Quaternions are just the special case of a rotor in 3 dimensions, so quaternions are the geometric algebra solution.

Thankfully it's buried at the end of the article:

> Beyond 4D, you could continue using NxN rotation matrices, but since GPUs don’t support that, I’d use rotors from Geometric Algebra to simplify implementation, which is how you generalize quaternions to higher dimensions.

All hail Clifford! https://arxiv.org/abs/1401.2371 for elegant and computationally efficient methods

This is maybe only somewhat related, but there's a problem I have been trying to solve for about a year now involving lost degrees of freedom that is similar to gimbal lock. Maybe the smart people reading this comment section would have some ideas.

It is frequently more efficient to perform energy minimizations of molecules in a basis of "internal coordinates", in which parameters such as the distance between bonded atoms, the angle formed by three sequentially-bonded atoms, and the dihedral angle[0] formed by four sequentially bonded atoms are used as a coordinate system for minimization. This coordinate system is a lot more complex than the more natural Cartesian coordinate system, but it's more efficient for large molecules because you can e.g. twist a molecule along some central bond without screwing up the bond distances on the far ends of the molecule. Implementing optimization using internal coordinates is not entirely trivial, as the manifold of physically-meaningful internal coordinates is not flat, and internal coordinates tend to be over-specified, but it is often worth implementing despite the complexity.

Anyway, one major problem with this approach is that if three sequentially-bonded atoms ever become collinear (which admittedly is not super common, but it's common enough that we have to consider it), the Jacobian of that angle relative to the Cartesian coordinate system becomes ill-defined (because it is physically impossible to increase the angle, and the angle will decrease if any of the atoms moves in any direction orthogonal to the line that the 3 atoms lie on). Worse, any dihedral angle involving those 3 atoms becomes ill-defined, and if a structure passes through a configuration where the 3 atoms are collinear, the dihedral angle will discontinuously change by 180 degrees.

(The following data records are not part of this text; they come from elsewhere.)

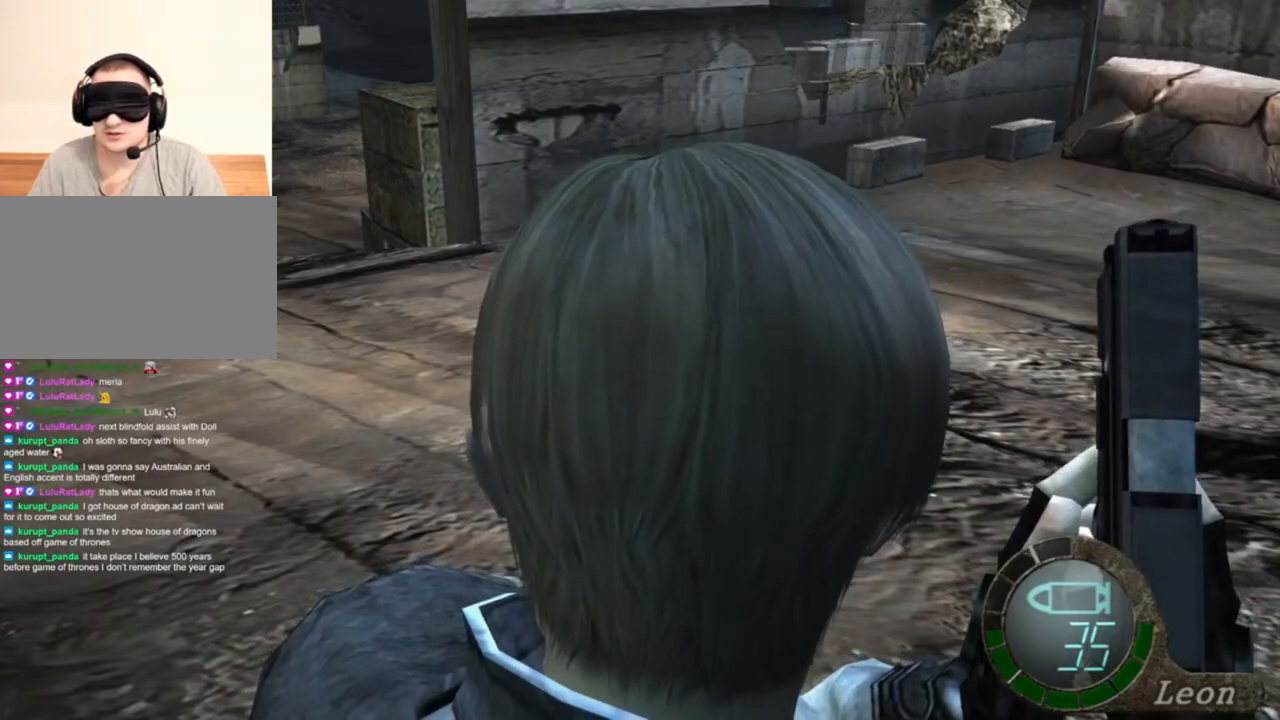
{"keys": ["shift", "w"], "mouse": [], "events": [[383, "shift", "down"], [383, "w", "down"]]}
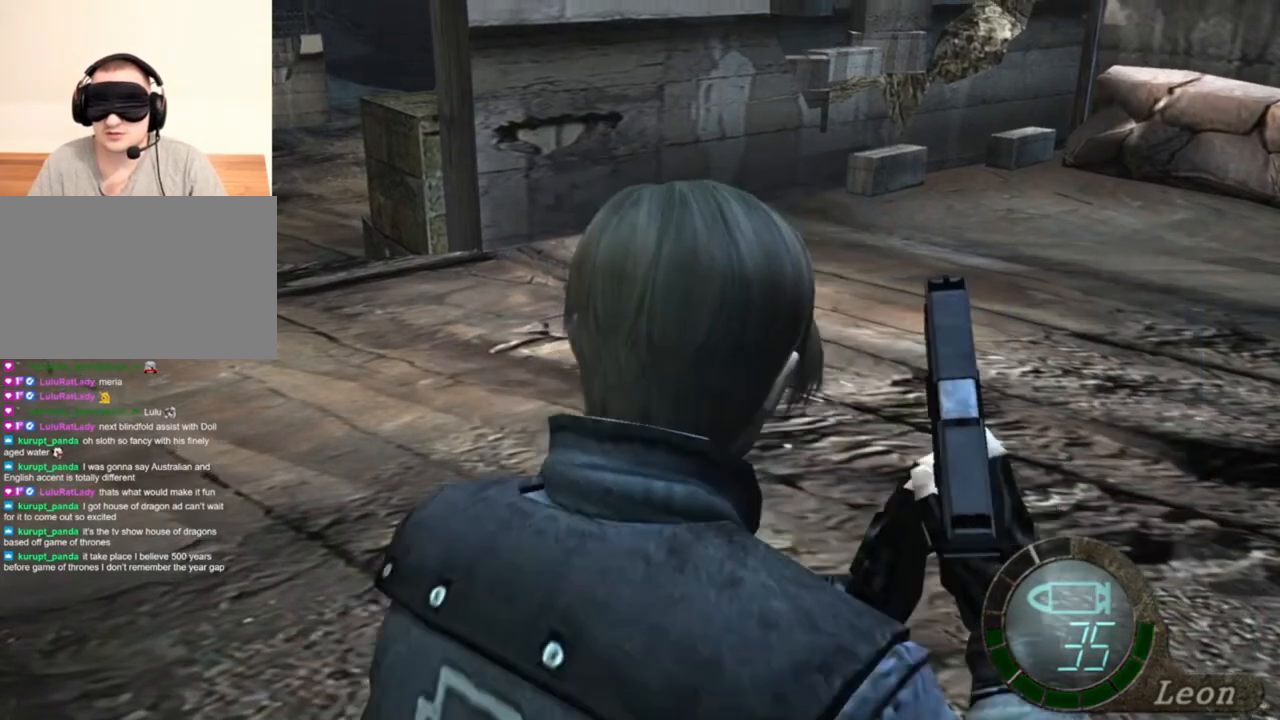
{"keys": ["shift", "w"], "mouse": [], "events": []}
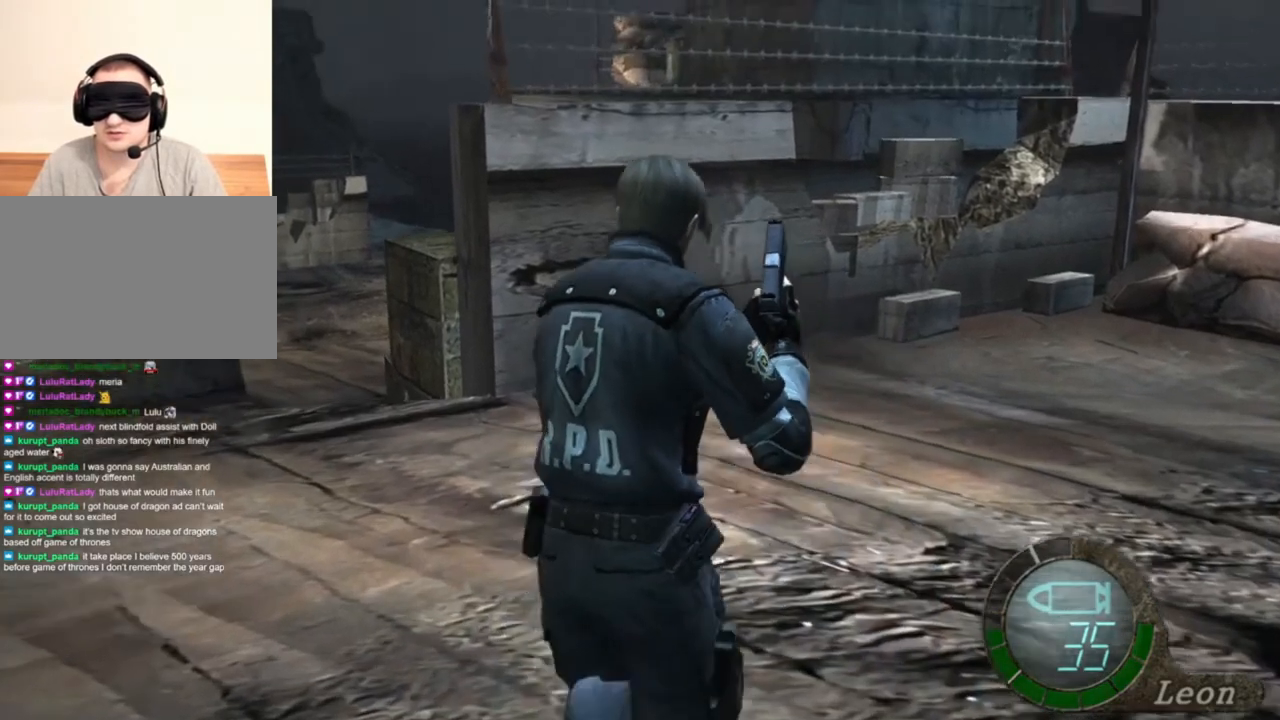
{"keys": ["shift", "w"], "mouse": [], "events": []}
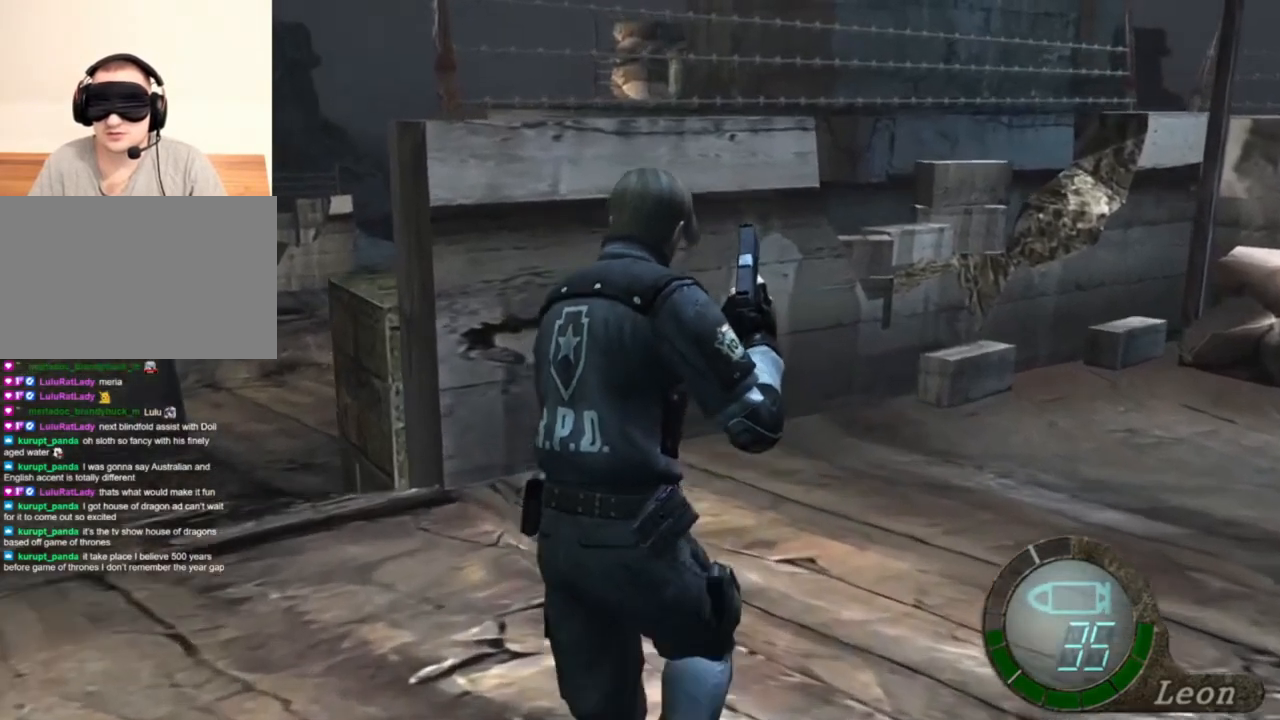
{"keys": ["shift", "w"], "mouse": [], "events": [[283, "a", "down"], [450, "a", "up"]]}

This causes all sorts of problems during energy minimization. The standard way to "solve" this problem is to define "dummy atoms", fictitious sites that are only used to construct well-defined bending and dihedral angles. But to prevent the dummy atom from "drifting away" since no real forces are acting on it (and to counteract the creation of 3 physically meaningless degrees of freedom), it becomes necessary to add constraints. So now we've turned an unconstrained minimization in a non-euclidean coordinate system to a constrained minimization in a non-euclidean coordinate system. And it's very ambiguous where the best place to put this "dummy atom" is, or how to define its constraints. And what happens if 4 atoms become collinear? Moreover, this is usually done manually, using "chemical intuition", and I am interested in writing code that works automatically for high-throughput applications where it would be infeasible to manually define dummy atoms.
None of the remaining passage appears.